Dilema EBT, Ketahanan Energi & Ketersedian Listrik Murah

Robertus Andrianto, CNBC Indonesia
Jumat, 16/09/2022 16:35 WIB

Jakarta, CNBC Indonesia - Dunia berupaya mengkonversi energi fosil menjadi energi hijau untuk keberlangsungan bumi di masa depan dan menyelamatkan bumi dari perubahan iklim.

Negara-negara harus lebih serius menggarap proyek Energi Baru Terbarukan (EBT) karena biaya yang jauh lebih mahal dibanding energi fosil. Jika langkahnya tidak tepat bisa saja rencana green energy hanyalah wacana di atas kertas semata dan terbengkalai.

Badan Energi Internasional (IEA) dalam laporan Net Zero Emission 2050 menunjukkan peran EBT di masa depan akan lebih krusial dibanding saat in yang masih didominasi oleh energi fosil.


IEA menjabarkan tahap-tahap secara rinci dalam mencapai NZE 20205. Pada 2030 seluruh pembangunan EBT untuk mencapai energi bersih telah terbangun. Sebanyak 60% penjualan mobil di dunia adalah mobil listrik.

Teknologi industri berat juga mulai mulai menggunakan teknologi EBT. Negara ekonomi maju pun memasuki fase penghapusan bertahap batu bara. Di sisi lain energi surya dan angin menambahkan energi sebanyak 1.020 giga watt (GW).

Sepuluh tahun setelahnya atau 2040, sebanyak 50% energi ada bangunan adalah nol karbon dan 50% bahan bakar yang digunakan dalam penerbangan adalah energi rendah emisi. Pada tahun ini, lisytrik secara global telah mencapai NZE. Ini tak lepas dari pembangkit listrik tenaga batu bara dan minyak masuk ke fase non aktif.

Puncaknya pada 2050, lebih dari 85% bangunan yang ada sudah menggunakan energi rendah karbon dan hampir 70% pembangkit listrik dunia adalah berasal dari tenaga surya dan angin.
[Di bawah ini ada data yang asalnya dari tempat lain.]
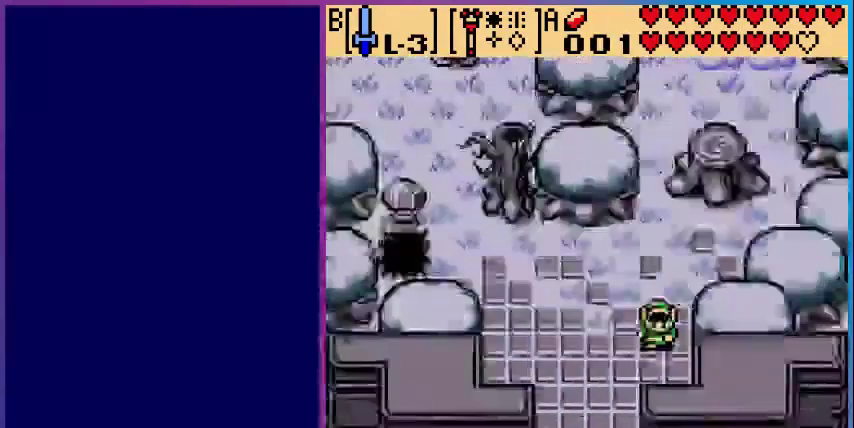
{"buttons": ["DPAD_LEFT"], "events": [[400, "DPAD_LEFT", "down"]]}
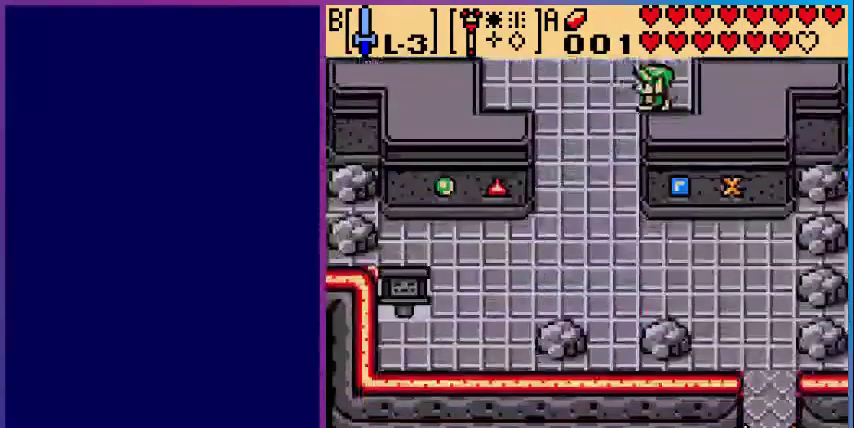
{"buttons": ["DPAD_DOWN"], "events": [[160, "DPAD_DOWN", "down"], [280, "DPAD_LEFT", "up"]]}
Bauran energi pada 2050 jauh lebih beragam daripada saat ini. Menurut catatan IEA pada 2020 minyak berkontribusi terhadap 30% total pasokan energi global. Sementara batu bara sebesar 26% dan gas 23%. Sementara sisanya merupakan energi lain seperti energi angin, surya, bio-energi, nuklir, air, dan lainnya.

Pada 2050 energi fosil akan digantikan oleh energi yang lebih bersih, dimana dua per tiga total energi global adalah EBT yang terdiri dari bioenergi, angin, matahari, pembangkit listrik tenaga air dan panas bumi. Ada juga peningkatan pasokan dari energi nuklir yang bertumbuh hampir dua kali lipat dari 2020.

Dari sisi konsumsi, penggunaan energi fosil tidak serta merta menjadi 0% pada 2050, kegunaannya masih ada sekitar 20%.

Penggunaan batubara turun dari 5.250 juta ton setara batubara (Mtce) pada tahun 2020 menjadi 2.500 Mtce pada tahun 2030 dan menjadi kurang dari 600 Mtce pada tahun 2050 dengan rata-rata penurunan 7% setiap tahun dari 2020 hingga 2050.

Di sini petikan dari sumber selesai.